* _PARTS OF THE EXERCISE_
1 – In the disaster message pipeline write-up, what does train_classifier.py use to train and tune the model?
2 – Extend the disaster message pipeline write-up, picking up after its last sentence.

* _STUDY TEXT_

──────

Built a Machine Learning Pipeline to categorize emergency messages based on the needs communicated by senders

Primary LanguagePython


ETL Pipeline

In a Python script, process_data.py:

  • Loads the messages and categories datasets
  • Merges the two datasets
  • Cleans the data
  • Stores it in a SQLite database

ML Pipeline

In a Python script, train_classifier.py:

  • Loads data from the SQLite database
  • Splits the dataset into training and test sets
  • Builds a text processing and machine learning pipeline
  • Trains and tunes a model using GridSearchCV
  • Outputs results on the test set
  • Exports the final model as a pickle file

Project Motivation

In this project, I apply skills I learned in Data Engineering Section to analyze disaster data from Figure Eight to build a model for an API that classifies disaster messages.

──────

* _STUDY MATERIAL_

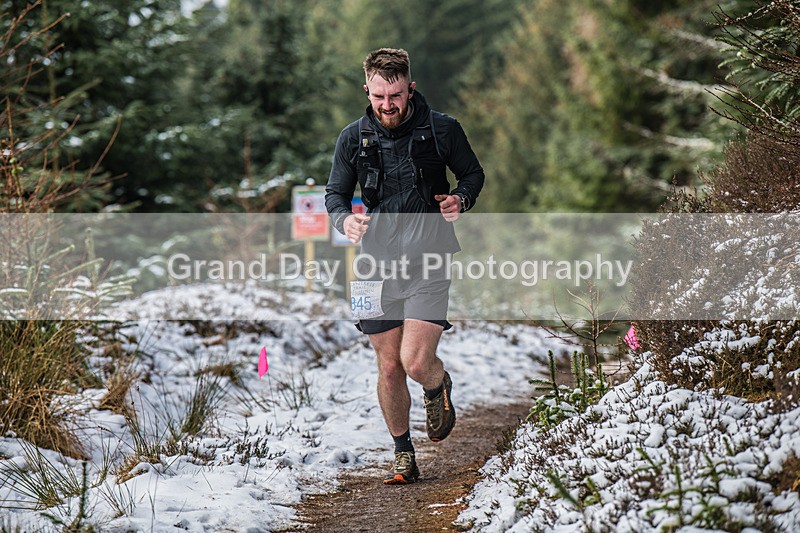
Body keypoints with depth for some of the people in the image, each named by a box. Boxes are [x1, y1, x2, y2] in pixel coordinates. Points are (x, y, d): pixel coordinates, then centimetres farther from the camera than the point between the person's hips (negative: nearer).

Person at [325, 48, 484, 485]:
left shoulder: (442, 130, -3)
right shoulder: (353, 138, 2)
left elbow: (472, 174, 12)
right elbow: (336, 192, 12)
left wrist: (460, 199, -10)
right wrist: (343, 219, -10)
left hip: (428, 261, -2)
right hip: (378, 263, 2)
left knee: (416, 362, -15)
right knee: (389, 368, 5)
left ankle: (438, 387, 23)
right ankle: (403, 456, 23)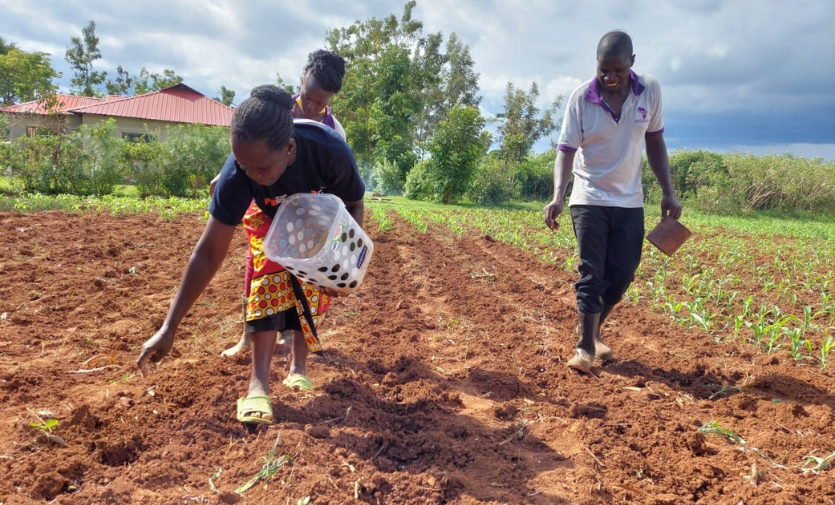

──────

* _EXERCISE RESULTS_
1 – GridSearchCV

2 –
  • Run run.py directly if DisasterResponse.db and claasifier.pkl already exist.

  • Run the following commands in the project's root directory to set up your database and model.

To run ETL pipeline that cleans data and stores in database python

  • data/process_data.py data/disaster_messages.csv data/disaster_categories.csv data/DisasterResponse.db

To run ML pipeline that trains classifier and saves

  • python models/train_classifier.py data/DisasterResponse.db models/classifier.pkl

Run the following command in the app's directory to run your web app.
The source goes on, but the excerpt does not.